More than 400 companies now operate in the sector, nearly triple the number from 2018. This growth brings economic opportunities, but it also strengthens our national resilience. And by investing in skills, innovation and research, we can build a workforce that’s equipped to meet the challenges of a digital future.
The framework supports this through partnerships with schools, colleges and universities. Initiatives like CyberFirst are helping to build a pipeline of talent, ensuring that Scotland has the skills it needs to protect its infrastructure and support its digital ambitions.
This kind of behind-the-scenes work is essential. It strengthens the foundations of our digital infrastructure and ensures that when something goes wrong, the response is swift and co-ordinated. But resilience isn’t just about what happens after an attack. It’s also about preparation, awareness, and vigilance.
Digital technology is advancing rapidly. We’re connecting more devices, using more apps and relying almost exclusively on online services for everything from banking to healthcare. This brings enormous benefits, but it also increases our exposure to risk. The attack surface available to bad actors is expanding, and the threats are becoming more sophisticated.
The framework doesn’t shy away from this. It acknowledges the pace of technological change and the need to keep up with emerging threats. It highlights the importance of agile leadership, adaptive programme management, and data-driven decision-making. It also emphasises the need to anticipate change, not just react to it.

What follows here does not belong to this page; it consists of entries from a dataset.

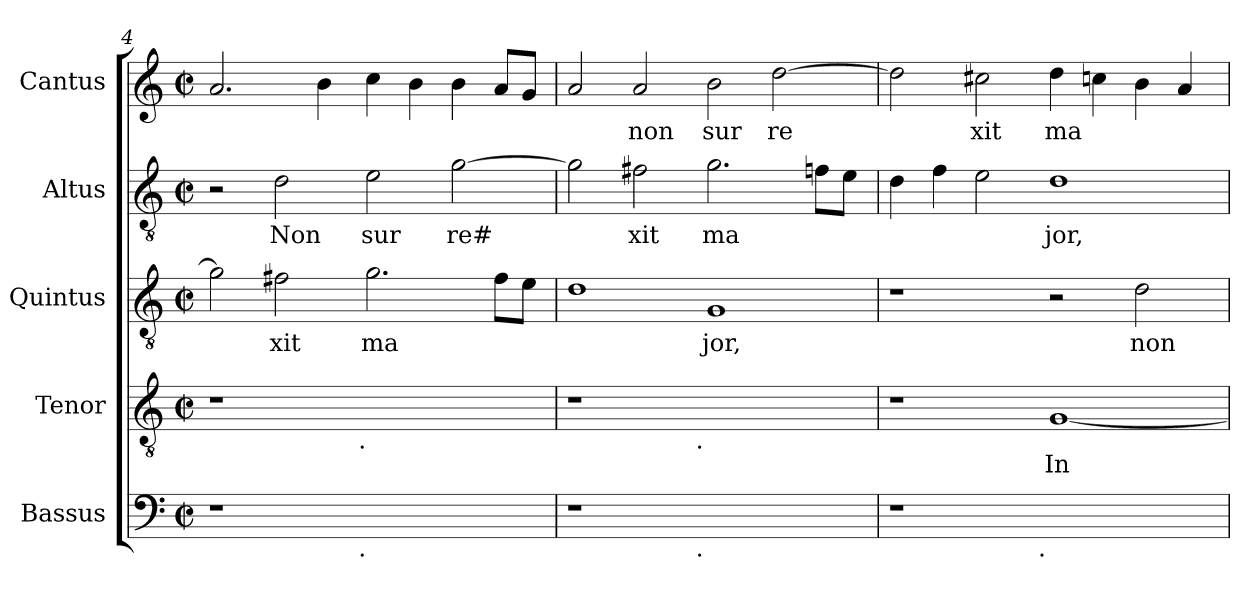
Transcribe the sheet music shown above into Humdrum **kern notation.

**kern	**kern	**text	**kern	**text	**kern	**text	**kern	**text
*part5	*part4	*part4	*part3	*part3	*part2	*part2	*part1	*part1
*staff5	*staff4	*staff4	*staff3	*staff3	*staff2	*staff2	*staff1	*staff1
*I"Bassus	*I"Tenor	*	*I"Quintus	*	*I"Altus	*	*I"Cantus	*
*clefF4	*clefGv2	*	*clefGv2	*	*clefGv2	*	*clefG2	*
*k[]	*k[]	*	*k[]	*	*k[]	*	*k[]	*
*C:	*C:	*	*C:	*	*C:	*	*C:	*
*M2/2	*M2/2	*	*M2/2	*	*M2/2	*	*M2/2	*
*met(c|)	*met(c|)	*	*met(c|)	*	*met(c|)	*	*met(c|)	*
=4	=4	=4	=4	=4	=4	=4	=4	=4
!	!	!	!	!LO:LY:b:cj	!	!	!	!LO:LY:b:cj
*^	*^	*	*	*	*	*	*	*
1r	2ryy	1r	2ryy	.	2g\]	.	2r	.	2.a/	.
!	!	!	!	!	!	!LO:LY:b:cj	!	!LO:LY:b:cj	!	!
.	4ryy	.	4ryy	.	2f#X\	xit	2d\	Non	.	.
!	!	!	!	!	!	!	!	!	!	!LO:LY:b:cj
.	8...ryy	.	8...ryy	.	.	.	.	.	4b\	.
!	!	!	!LO:TX:b:t=.	!	!	!	!	!	!	!
!	!LO:TX:b:t=.	!	!	!	!	!	!	!	!	!
.	1ryy	.	1ryy	.	.	.	.	.	.	.
!	!	!	!	!	!	!LO:LY:b:cj	!	!LO:LY:b:cj	!	!LO:LY:b:cj
1ryy	.	1ryy	.	.	2.g\	ma	2e\	sur	4cc\	.
!	!	!	!	!	!	!	!	!	!	!LO:LY:b:cj
.	.	.	.	.	.	.	.	.	4b\	.
!	!	!	!	!	!	!	!	!LO:LY:b:cj	!	!LO:LY:b:cj
.	.	.	.	.	.	.	[>2g\	re#	4b\	.
!	!	!	!	!	!	!LO:LY:b:cj	!	!	!	!LO:LY:b:cj
.	.	.	.	.	8f#\L	.	.	.	8a/L	.
!	!	!	!	!	!	!LO:LY:b:cj	!	!	!	!LO:LY:b:cj
.	.	.	.	.	8e\J	.	.	.	8g/J	.
.	64ryy	.	64ryy	.	.	.	.	.	.	.
=5	=5	=5	=5	=5	=5	=5	=5	=5	=5	=5
!	!	!	!	!	!	!LO:LY:b:cj	!	!LO:LY:b:cj	!	!LO:LY:b:cj
1r	2ryy	1r	2ryy	.	1d	.	2g\]	.	2a/	.
!	!	!	!	!	!	!	!	!LO:LY:b:cj	!	!LO:LY:b:cj
.	4...ryy	.	4...ryy	.	.	.	2f#X\	xit	2a/	non
!	!	!	!LO:TX:b:t=.	!	!	!	!	!	!	!
!	!LO:TX:b:t=.	!	!	!	!	!	!	!	!	!
.	1ryy	.	1ryy	.	.	.	.	.	.	.
!	!	!	!	!	!	!LO:LY:b:cj	!	!LO:LY:b:cj	!	!LO:LY:b:cj
1ryy	.	1ryy	.	.	1G	jor,	2.g\	ma	2b\	sur
!	!	!	!	!	!	!	!	!	!	!LO:LY:b:cj
.	.	.	.	.	.	.	.	.	[<2dd\	re
!	!	!	!	!	!	!	!	!LO:LY:b:cj	!	!
.	.	.	.	.	.	.	8fn\L	.	.	.
!	!	!	!	!	!	!	!	!LO:LY:b:cj	!	!
.	.	.	.	.	.	.	8e\J	.	.	.
.	32ryy	.	32ryy	.	.	.	.	.	.	.
!!LO:LB:g=z
=6	=6	=6	=6	=6	=6	=6	=6	=6	=6	=6
!	!	!	!	!	!	!	!	!LO:LY:b:cj	!	!LO:LY:b:cj
*	*	*v	*v	*	*	*	*	*	*	*
1r	2ryy	1r	.	1r	.	4d\	.	2dd\]	.
!	!	!	!	!	!	!	!LO:LY:b:cj	!	!
.	.	.	.	.	.	4f\	.	.	.
!	!	!	!	!	!	!	!LO:LY:b:cj	!	!LO:LY:b:cj
.	4...ryy	.	.	.	.	2e\	.	2cc#X\	xit
!	!LO:TX:b:t=.	!	!	!	!	!	!	!	!
.	1ryy	.	.	.	.	.	.	.	.
!	!	!	!LO:LY:b:cj	!	!	!	!LO:LY:b:cj	!	!LO:LY:b:cj
1ryy	.	[<1G	In-	2r	.	1d	jor,	4dd\	ma-
!	!	!	!	!	!	!	!	!	!LO:LY:b:cj
.	.	.	.	.	.	.	.	4ccn\	--
!	!	!	!	!	!LO:LY:b:cj	!	!	!	!LO:LY:b:cj
.	.	.	.	2d\	non	.	.	4b\	--
!	!	!	!	!	!	!	!	!	!LO:LY:b:cj
.	.	.	.	.	.	.	.	4a/	--
.	32ryy	.	.	.	.	.	.	.	.
*v	*v	*	*	*	*	*	*	*	*
=	=	=	=	=	=	=	=	=
*-	*-	*-	*-	*-	*-	*-	*-	*-
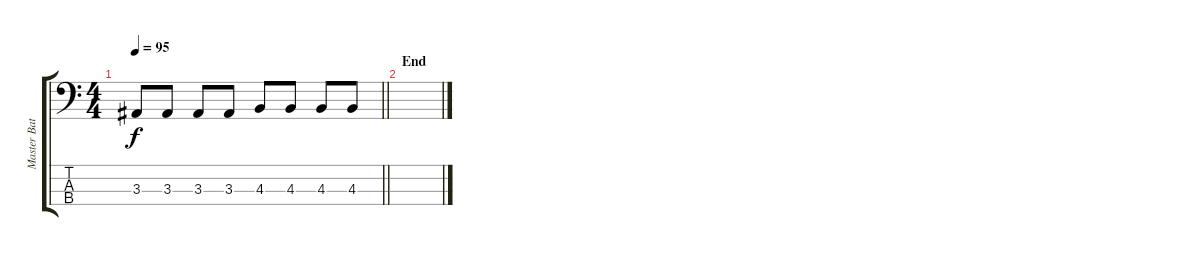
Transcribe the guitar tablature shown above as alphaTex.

\track ("Master Bates" "Master Bat") {instrument electricbassfinger}
\staff {score tabs}
\tuning (F2 C2 G1 C1) {hide}
\ts (4 4)
\tempo 95
\clef f4
\barLineRight lightlight
\ks c
3.3.8{dy f} 3.3.8 3.3.8 3.3.8 4.3.8 4.3.8 4.3.8 4.3.8 |
\section ("" "End")
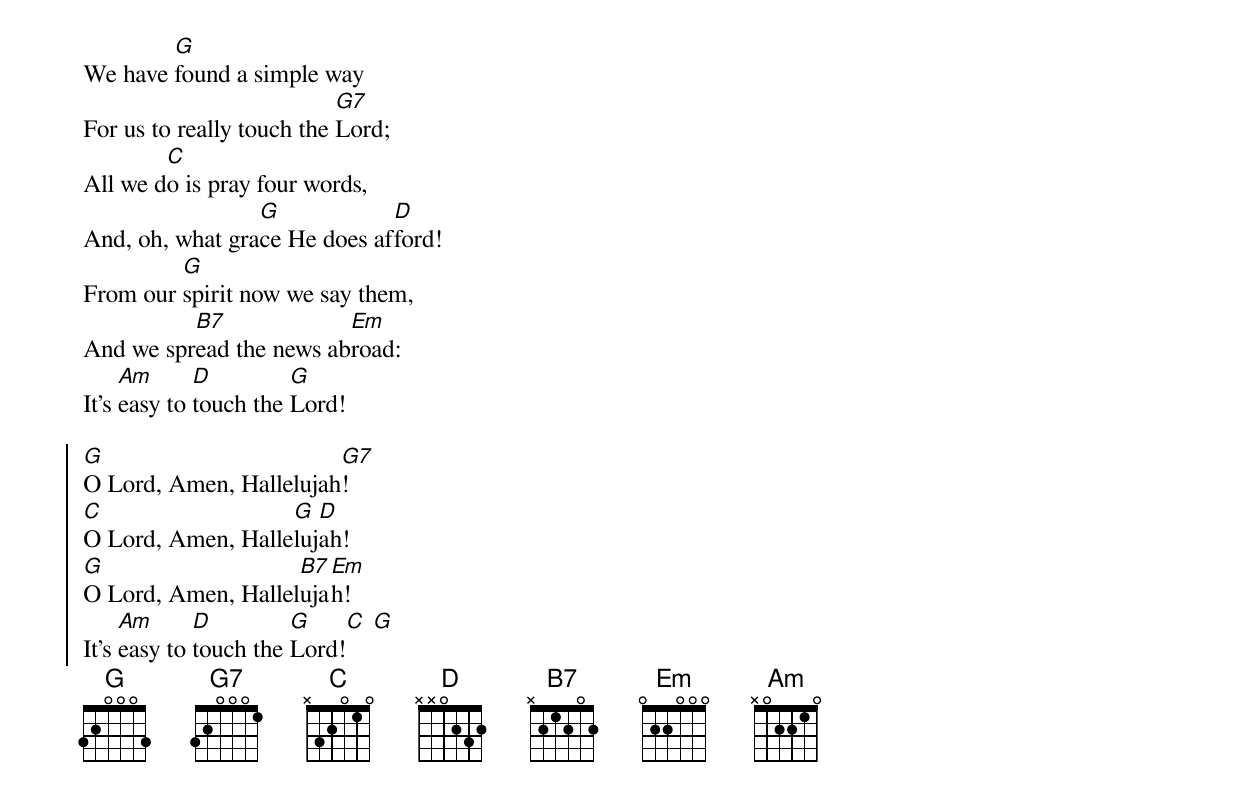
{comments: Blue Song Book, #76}

We have [G]found a simple way
For us to really touch the [G7]Lord;
All we d[C]o is pray four words,
And, oh, what gra[G]ce He does af[D]ford!
From our [G]spirit now we say them,
And we spr[B7]ead the news ab[Em]road:
It’s [Am]easy to [D]touch the [G]Lord!

{start_of_chorus}
[G]O Lord, Amen, Hallelujah[G7]!
[C]O Lord, Amen, Halle[G]luj[D]ah!
[G]O Lord, Amen, Hallel[B7]uja[Em]h!
It’s [Am]easy to [D]touch the [G]Lord![C] [G]
{end_of_chorus}
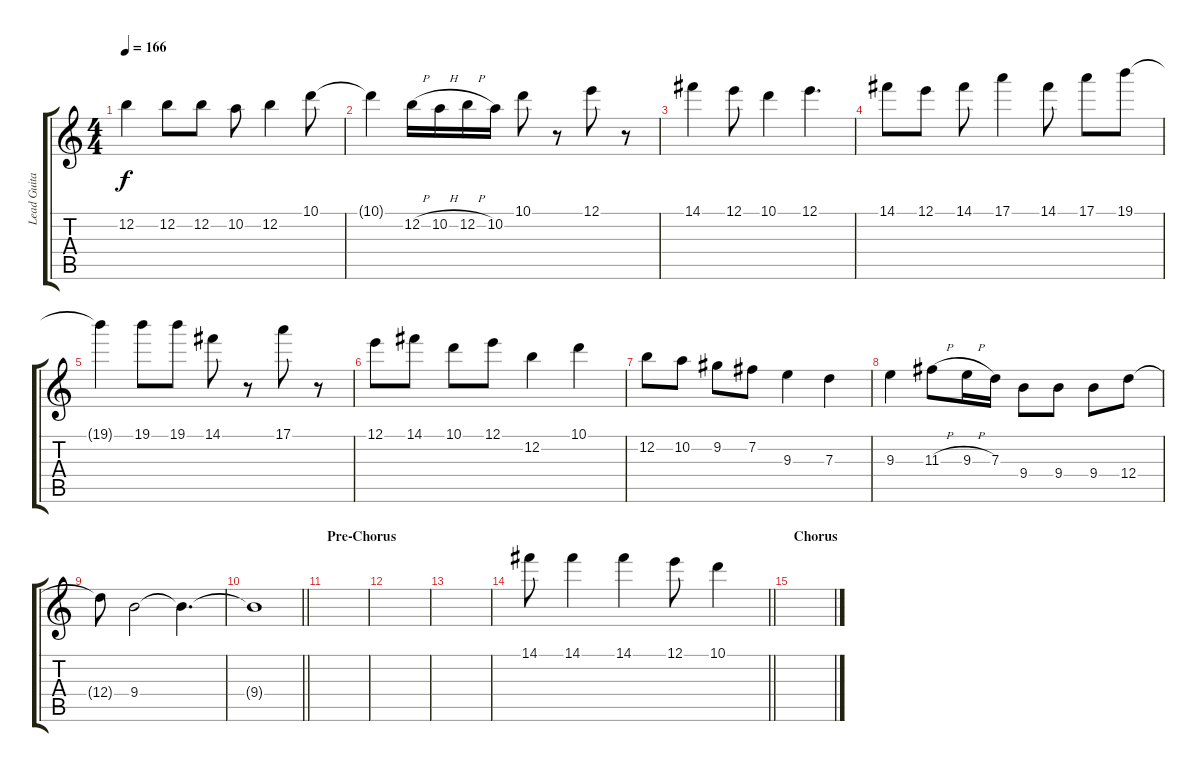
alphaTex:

\track ("Lead Guitar" "Lead Guita") {instrument distortionguitar}
\staff {score tabs}
\tuning (E4 B3 G3 D3 A2 D2) {hide}
\ts (4 4)
\tempo 166
\clef g2
\ks c
12.2{t}.4{dy f} 12.2.8 12.2.8 10.2.8 12.2.4 10.1.8 |
10.1{t}.4 12.2{h}.16 10.2{h}.16 12.2{h}.16 10.2.16 10.1.8 r.8 12.1.8 r.8 |
14.1.4 12.1.8 10.1.4 12.1.4{d} |
14.1.8 12.1.8 14.1.8 17.1.4 14.1.8 17.1.8 19.1.8 |
19.1{t}.4 19.1.8 19.1.8 14.1.8 r.8 17.1.8 r.8 |
12.1.8 14.1.8 10.1.8 12.1.8 12.2.4 10.1.4 |
12.2.8 10.2.8 9.2.8 7.2.8 9.3.4 7.3.4 |
9.3.4 11.3{h}.8 9.3{h}.16 7.3.16 9.4.8 9.4.8 9.4.8 12.4.8 |
12.4{t}.8 9.4.2 9.4{t}.4{d} |
\barLineRight lightlight
9.4{t}.1 |
\section ("" "Pre-Chorus")
|
|
|
\barLineRight lightlight
14.1.8 14.1.4 14.1.4 12.1.8 10.1.4 |
\section ("" "Chorus")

But perhaps most importantly, the framework puts people at the centre. It recognises that cyber resilience starts with awareness. Not everyone has equal access to digital tools, or the same level of confidence using them. Older adults, disabled people, rural communities, and those whose first language isn’t English may face additional barriers.
Cyber resilience must be accessible to all, and the framework commits to making sure, via the CyberScotland Partnership, that support and guidance are available in formats that meet diverse needs.
The strategic framework is a strong foundation and enabler for these national initiatives. But it will only be successful if we all get involved. Whether you’re a parent, a teacher, a business owner, or a public servant – cyber resilience starts with awareness and action.
The threats may be complex, but the solutions often aren’t. By taking simple steps and staying informed, we can all make Scotland a harder target for cyber criminals and a safer place for everyone. So next time you’re online – whether you’re shopping, working, or just scrolling – take a moment to think about your digital safety.
Check your settings. Check your security. Talk to your family about incidents or attacks you’ve heard of. These small actions add up. Cyber threats are touching our personal lives more than ever before. Our response needs to be collective. Let’s get resilient.